While you remember me
- Lexi Jones

- Aug 8
- 3 min read
By Lexi Jones
As I walked down the familiar streets of my little town on the outskirts of San Francisco, it began to dawn on me that this familiarity would be the only recognizable part of my life. I’ve been following the footsteps molded into the pavement that I’ve always trailed behind, continuing rounds of the daily ritual which consisted of boring errands in an endless, repetitive cycle.
As I veered around the block, I waved to the record store owner across the street. He smiled at me like we had never met… even though we had spoken for 20 minutes yesterday about the jazz records he sells from a crate by the door… and 25 minutes the day before yesterday… 40 the day before that. Today I got the same small nod he gives strangers. I’m used to it now. I just wish I’d had more time before it started happening with people who mattered.
People started to forget. Not everything. They can hold my name, what I’m doing that day, how I am. But as soon as the conversation ends, it all fades away. Leaks out from under the surface and becomes another handful of time spent meaningless. It’s like I’m only real when I’m right in front of them. As soon as I’m gone, I’m gone. Completely unrecognized.
It wasn’t always this way. I had people. I had history. Then one day the thread just… snapped. It only just got worse, lonelier and more confusing. I usually blame myself for igniting all of this in the first place. I was so deep into my own life that it was almost as if I wanted to be forgotten. But I didn’t know what I wanted. I just got what I deserved.

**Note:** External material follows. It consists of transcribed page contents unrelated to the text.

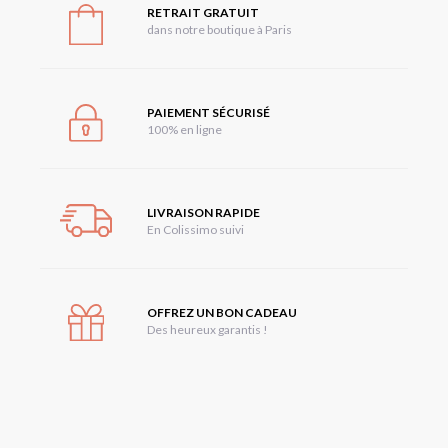
RETRAIT GRATUIT
dans notre boutique à Paris
PAIEMENT SÉCURISÉ
100% en ligne
LIVRAISON RAPIDE
En Colissimo suivi
OFFREZ UN BON CADEAU
Des heureux garantis !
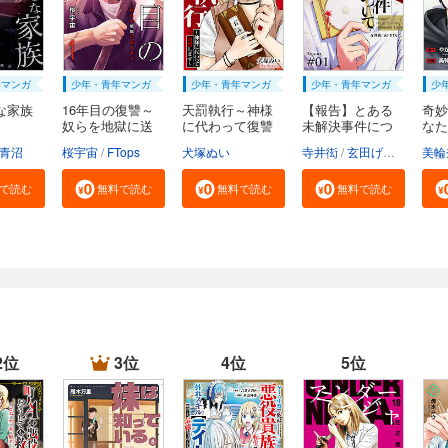
年マンガ
少年・青年マンガ
少年・青年マンガ
少年・青年マンガ
少
な家族
16年目の復讐～
天罰執行～神様
【報告】とある
奇妙
奴らを地獄に送
に代わって復讐
未解決事件につ
なた
る...
し...
い...
解...
ツヒロ
青沼
桜宇宙
FTops
犬塚ぬい
寺井衒
玄田げんた
美輪
で読む
無料で読む
無料で読む
無料で読む
2位
3位
4位
5位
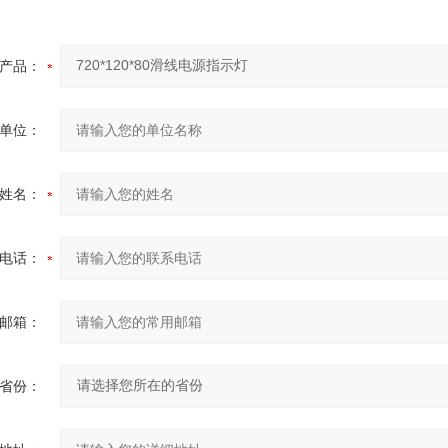
产品：
单位：
姓名：
电话：
邮箱：
省份：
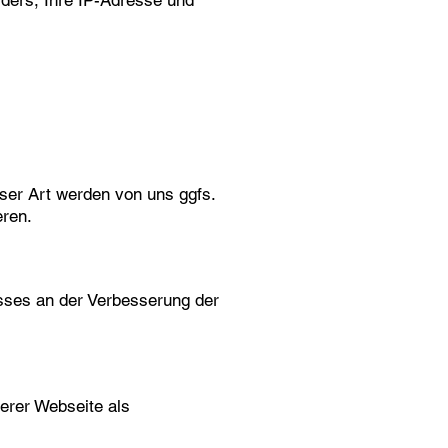
ders, Ihre IP-Adresse und
ser Art werden von uns ggfs.
eren.
esses an der Verbesserung der
serer Webseite als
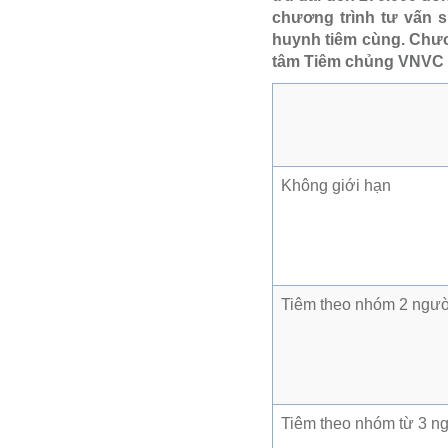
chương trình tư vấn 
huynh tiêm cùng. Chươn
tâm Tiêm chủng VNVC t
Không giới hạn
Tiêm theo nhóm 2 ngư
Tiêm theo nhóm từ 3 n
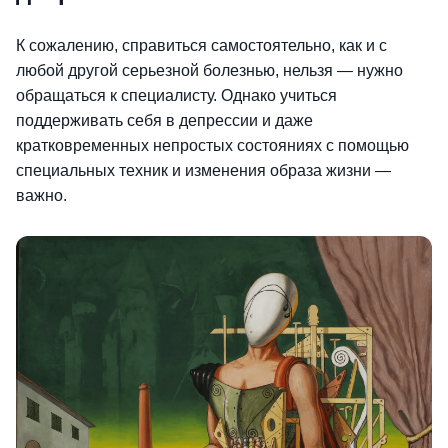
К сожалению, справиться самостоятельно, как и с
любой другой серьезной болезнью, нельзя — нужно
обращаться к специалисту. Однако учиться
поддерживать себя в депрессии и даже
кратковременных непростых состояниях с помощью
специальных техник и изменения образа жизни —
важно.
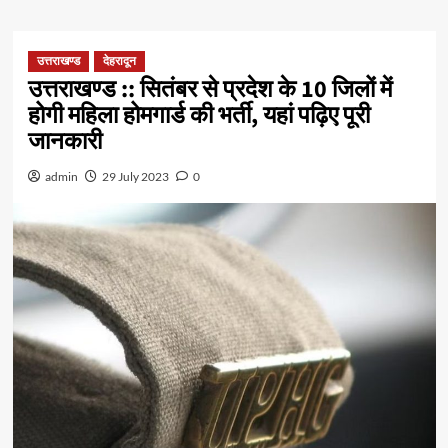
उत्तराखण्ड
देहरादून
उत्तराखण्ड :: सितंबर से प्रदेश के 10 जिलों में
होगी महिला होमगार्ड की भर्ती, यहां पढ़िए पूरी
जानकारी
admin
29 July 2023
0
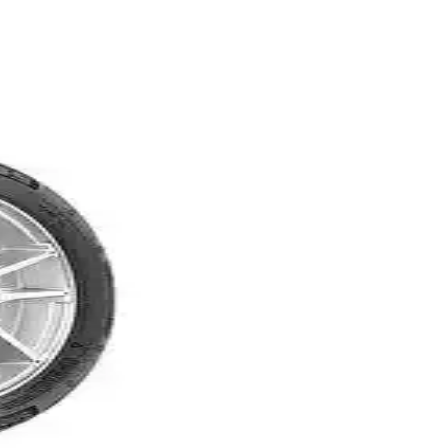
lar.
kış koşullarında üstün performans gösterir.
arlı zeminlerde üstün yol tutuşu ve dayanıklılığıyla öne çıkar.
ik kullanımıyla tercih edilir.
astik. Arazi ve şehir koşullarında üstün performans sunar.
ufu ve uzun ömür sunar.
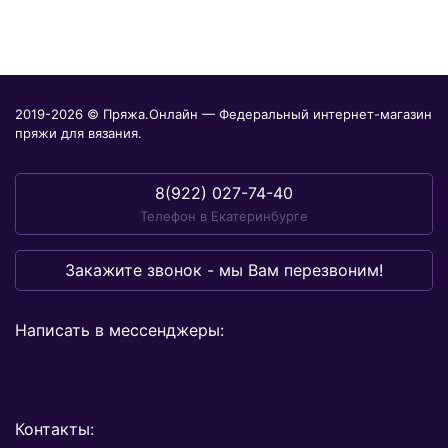
2019-2026 © Пряжа.Онлайн — Федеральный интернет-магазин
пряжи для вязания.
8(922) 027-74-40
Телефон в Екатеринбурге
Закажите звонок - мы Вам перезвоним!
Написать в мессенджеры:
Контакты:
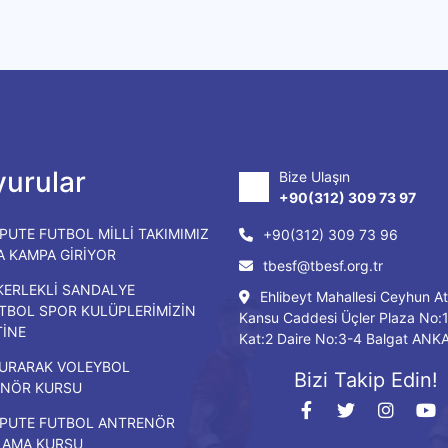
urular
Bize Ulaşın
+90(312) 309 73 97
PUTE FUTBOL MİLLİ TAKIMIMIZ
+90(312) 309 73 96
DA KAMPA GİRİYOR
tbesf@tbesf.org.tr
KERLEKLİ SANDALYE
Ehlibeyt Mahallesi Ceyhun At
TBOL SPOR KULÜPLERİMİZİN
Kansu Caddesi Üçler Plaza No:
TİNE
Kat:2 Daire No:3-4 Balgat ANK
URARAK VOLEYBOL
Bizi Takip Edin!
NÖR KURSU
PUTE FUTBOL ANTRENÖR
LAMA KURSU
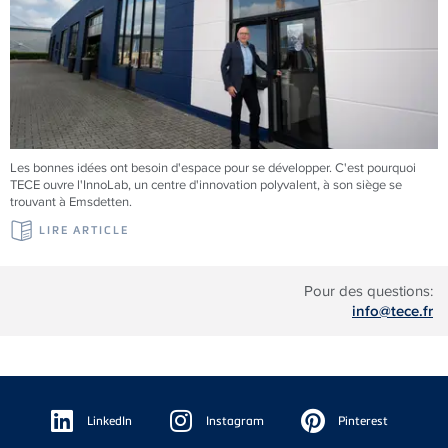
Les bonnes idées ont besoin d'espace pour se développer. C'est pourquoi
TECE ouvre l'InnoLab, un centre d'innovation polyvalent, à son siège se
trouvant à Emsdetten.
LIRE ARTICLE
Pour des questions:
info@tece.fr
Floating
Sidebar
LinkedIn
Instagram
Pinterest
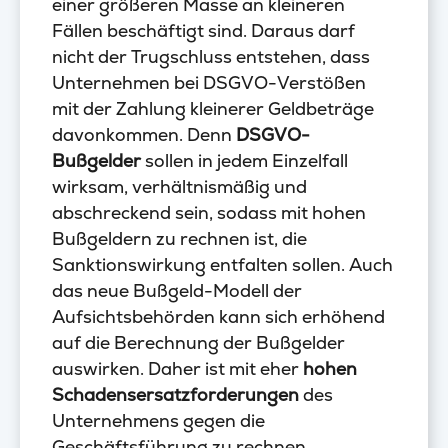
einer größeren Masse an kleineren
Fällen beschäftigt sind. Daraus darf
nicht der Trugschluss entstehen, dass
Unternehmen bei DSGVO-Verstößen
mit der Zahlung kleinerer Geldbeträge
davonkommen. Denn
DSGVO-
Bußgelder
sollen in jedem Einzelfall
wirksam, verhältnismäßig und
abschreckend sein, sodass mit hohen
Bußgeldern zu rechnen ist, die
Sanktionswirkung entfalten sollen. Auch
das neue Bußgeld-Modell der
Aufsichtsbehörden kann sich erhöhend
auf die Berechnung der Bußgelder
auswirken. Daher ist mit eher
hohen
Schadensersatzforderungen
des
Unternehmens gegen die
Geschäftsführung zu rechnen.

I was halfway through my errands when I saw her. She was standing by the bus stop, scrolling through her phone. The sun gleamed over her hair in a way that made her stand out from the rest of the street. I don’t know why I stopped, but I did, and my legs started moving toward her without my permission.
We ended up sitting on either side of the bench, awkwardly making side-eye contact until I broke the silence and complimented her earrings. It wasn’t much longer until the conversation started flowing more naturally. At the start it was about how buses are always late, casual, but quickly turned into just two young women immersing themselves in schoolgirl-like topics.
We laughed about my failed attempt to paint my kitchen cabinets sage green, and giggled some more about her new skincare routine she got from a 2010 YouTube video. We traded stories for what felt like hours. It felt like both of us needed a moment of wholesome connection — her as much as me. Every time one of us spoke, the other leaned in as if we were spilling the biggest secret known to man. The building blocks of our little world formed around us, shutting out everything else. Even if it was just for a little bit.
“You’re easy to talk to,” she said at one point.
“You too,” I told her.
The bus finally pulled up. She stood, slinging her bag over her shoulder, still smiling that warm, certain smile. She headed toward the bus doors.
“Wait,” I said. “One more thing.”
She turned, the smile softening into confusion.
“I’m sorry… do I know you?”
I didn’t answer. I just watched her disappear into the bus.
When the street was empty again, I reached into my bag and pulled out my wallet, which held a small photograph. Two girls, younger, arms thrown around each other’s shoulders, laughing like we had just discovered the funniest thing in the world.
We were both in it.



I actually really like these posts. Always leaves me thinking about it for a little while afterward.
You're basically the only writer I keep coming back to at the moment, after a decade of smoking social media shitposts. Feels like I'm gradually getting my literary groove on again. Anyway, thanks
I suppose I read this just at the right time, when my mind was receptive. It's truly fantastic.